◆ DATA SUPPLIED ◆

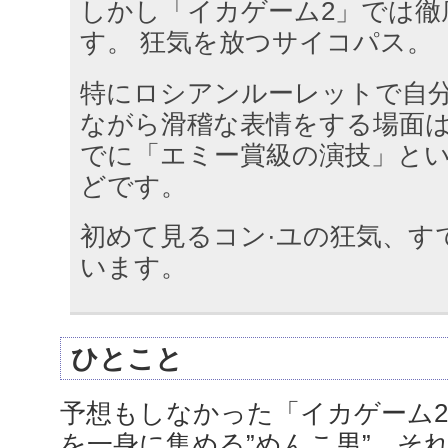
しかし「イカゲーム2」では徹
す。 狂気を放つサイコパス。
特にロシアンルーレットで自
ながら滑稽な表情をする場面
でに「エミー賞級の演技」と
どです。
初めて見るコン·ユの狂気、す
います。
ひとこと
予想もしなかった「イカゲーム2
を一身に集める”めんこ男”。そ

◆ TASK PROMPT ◆
Starting at the line that holds "特にロシアンルーレットで自", set down each line exactly through the last line of the records above, and no others.

◆ SOLUTION TO THE EXERCISE ◆
特にロシアンルーレットで自
ながら滑稽な表情をする場面
でに「エミー賞級の演技」と
どです。
初めて見るコン·ユの狂気、す
います。
ひとこと
予想もしなかった「イカゲーム2
を一身に集める”めんこ男”。そ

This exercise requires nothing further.